Problem
Beginning at the line that includes "NOT_Gate #(.N(N)) n1(.a(a),.s(r));" in the entries below, print each line exactly as it appears, through the last one.
===============
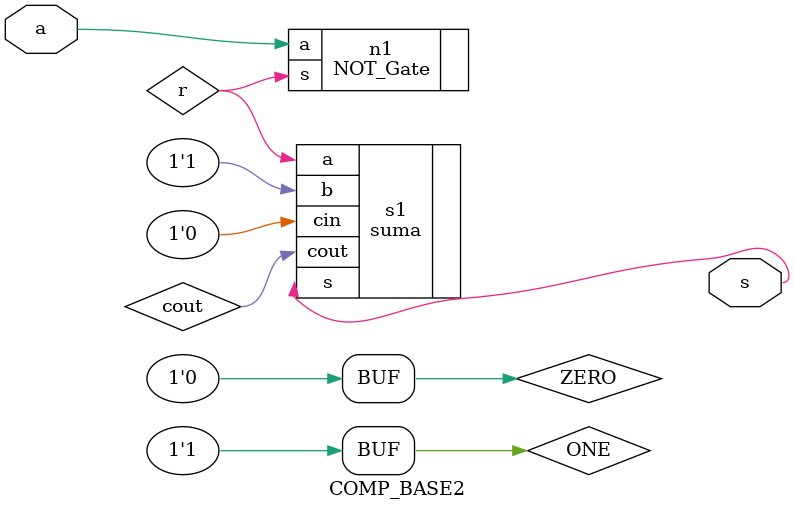
<source format=sv>
module COMP_BASE2 #(parameter N=1)(input [N-1:0]a,
												output [N-1:0]s);

logic ZERO = 0;
logic cout;
logic [N-1:0] ONE = 1;
logic [N-1:0] r;
NOT_Gate #(.N(N)) n1(.a(a),.s(r));
suma #(.N(N)) s1(.a(r),.b(ONE),.cin(ZERO),.s(s),.cout(cout));
endmodule

</source>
===============
Finished task
NOT_Gate #(.N(N)) n1(.a(a),.s(r));
suma #(.N(N)) s1(.a(r),.b(ONE),.cin(ZERO),.s(s),.cout(cout));
endmodule

</source>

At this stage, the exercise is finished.